Donald Trump ha firmato ieri l’ordine esecutivo per smantellare il dipartimento dell’Istruzione. L’ordine, pronto da settimane sulla scrivania del presidente, incarica la ministra dell’Istruzione, Linda McMahon, di «adottare tutte le misure necessarie» per permettere la chiusura del dipartimento e «restituire l’autorità in materia di istruzione ai singoli Stati».
La Casa Bianca e la ministra hanno ammesso che la chiusura effettiva del dipartimento può avvenire solo con l’approvazione del Congresso, l’accordo con i democratici per raggiungere la maggioranza richiesta sembra tuttavia impossibile: il provvedimento ha infatti bisogno di 60 voti al Senato e i repubblicani ne hanno solo 53 sui 100 complessivi. McMahon sarebbe intenzionata a trasferire alcune funzioni del dipartimento ad altre agenzie, ma secondo gli esperti anche in questo caso servirebbe il via libera del Parlamento.
La chiusura del dipartimento dell’Istruzione è un chiodo fisso della destra americana che lo considera «dannoso» perché promuove politiche progressiste sull’inclusione, l’uguaglianza e la diversità. Il dipartimento amministra i fondi federali per promuovere l’istruzione, tra i quali i 18,4 miliardi destinati alle scuole nelle aree più povere del Paese, e 15,5 miliardi per il sostegno agli studenti con disabilità.

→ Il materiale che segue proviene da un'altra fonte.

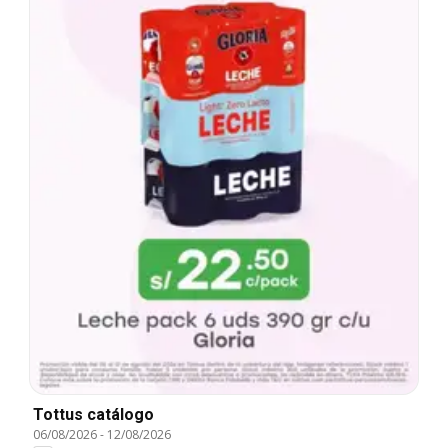
Tottus catálogo
06/08/2026
-
12/08/2026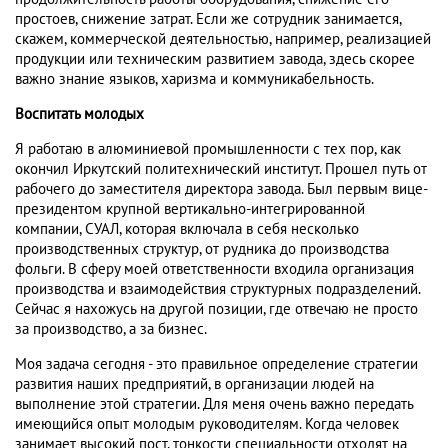
простоев, снижение затрат. Если же сотрудник занимается,
скажем, коммерческой деятельностью, например, реализацией
продукции или техническим развитием завода, здесь скорее
важно знание языков, харизма и коммуникабельность.
Воспитать молодых
Я работаю в алюминиевой промышленности с тех пор, как
окончил Иркутский политехнический институт. Прошел путь от
рабочего до заместителя директора завода. Был первым вице-
президентом крупной вертикально-интегрированной
компании, СУАЛ, которая включала в себя несколько
производственных структур, от рудника до производства
фольги. В сферу моей ответственности входила организация
производства и взаимодействия структурных подразделений.
Сейчас я нахожусь на другой позиции, где отвечаю не просто
за производство, а за бизнес.
Моя задача сегодня - это правильное определение стратегии
развития наших предприятий, в организации людей на
выполнение этой стратегии. Для меня очень важно передать
имеющийся опыт молодым руководителям. Когда человек
занимает высокий пост, тонкости специальности отходят на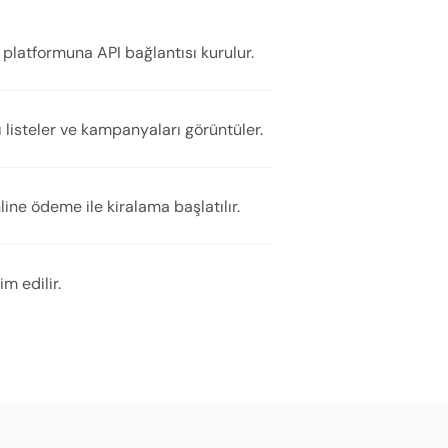
platformuna API bağlantısı kurulur.
 listeler ve kampanyaları görüntüler.
line ödeme ile kiralama başlatılır.
m edilir.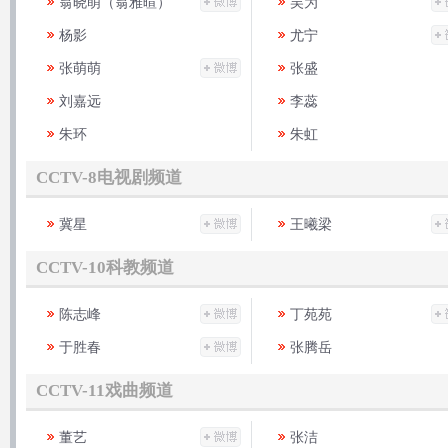
翁晓萌（翁雅暄）
吴为
杨影
尤宁
张萌萌
张盛
刘嘉远
李蕊
朱环
朱虹
CCTV-8电视剧频道
冀星
王曦梁
CCTV-10科教频道
陈志峰
丁苑苑
于胜春
张腾岳
CCTV-11戏曲频道
董艺
张洁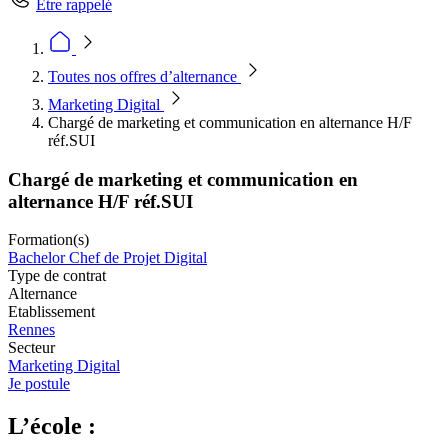
Être rappelé
Toutes nos offres d’alternance
Marketing Digital
Chargé de marketing et communication en alternance H/F
réf.SUI
Chargé de marketing et communication en
alternance H/F réf.SUI
Formation(s)
Bachelor Chef de Projet Digital
Type de contrat
Alternance
Etablissement
Rennes
Secteur
Marketing Digital
Je postule
L’école :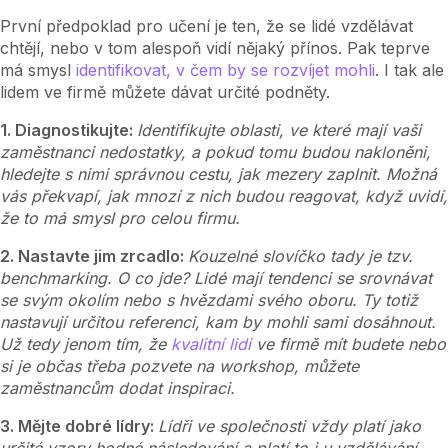
První předpoklad pro učení je ten, že se lidé vzdělávat
chtějí, nebo v tom alespoň vidí nějaký přínos. Pak teprve
má smysl
identifikovat, v čem by se rozvíjet mohli
. I tak ale
lidem ve firmě můžete dávat určité podněty.
1. Diagnostikujte:
Identifikujte oblasti, ve které mají vaši
zaměstnanci nedostatky, a pokud tomu budou nakloněni,
hledejte s nimi správnou cestu, jak mezery zaplnit. Možná
vás překvapí, jak mnozí z nich budou reagovat, když uvidí,
že to má smysl pro celou firmu.
2. Nastavte jim zrcadlo:
Kouzelné slovíčko tady je tzv.
benchmarking. O co jde? Lidé mají tendenci se srovnávat
se svým okolím nebo s hvězdami svého oboru. Ty totiž
nastavují určitou referenci, kam by mohli sami dosáhnout.
Už tedy jenom tím, že
kvalitní lidi
ve firmě mít budete nebo
si je občas třeba pozvete na workshop, můžete
zaměstnancům dodat inspiraci.
3. Mějte dobré lídry:
Lídři ve společnosti vždy platí jako
určité vzory hodné následování a platí to i u vzdělávání.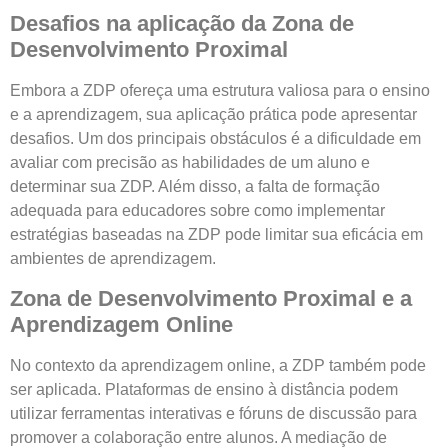
Desafios na aplicação da Zona de
Desenvolvimento Proximal
Embora a ZDP ofereça uma estrutura valiosa para o ensino
e a aprendizagem, sua aplicação prática pode apresentar
desafios. Um dos principais obstáculos é a dificuldade em
avaliar com precisão as habilidades de um aluno e
determinar sua ZDP. Além disso, a falta de formação
adequada para educadores sobre como implementar
estratégias baseadas na ZDP pode limitar sua eficácia em
ambientes de aprendizagem.
Zona de Desenvolvimento Proximal e a
Aprendizagem Online
No contexto da aprendizagem online, a ZDP também pode
ser aplicada. Plataformas de ensino à distância podem
utilizar ferramentas interativas e fóruns de discussão para
promover a colaboração entre alunos. A mediação de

Gestisce inoltre i 1.600 miliardi di dollari per i prestiti agli studenti universitari.
Ma la battaglia della destra ha una forte componente ideologica: già ora gli Stati e le amministrazioni locali controllo scuole e università, gestendo oltre l’85% dei fondi e controllando programmi e regole, sui quali il dipartimento federale non ha alcun potere.
La Casa Bianca ha fatto sapere che l’ordine del presidente «darà maggiore potere a genitori, Stati e comunità per controllare e migliorare i risultati di ogni studente». E ha attaccato: «Il dipartimento ha speso 3mila miliardi di dollari dalla sua creazione nel 1979 senza migliorare i risultati degli studenti».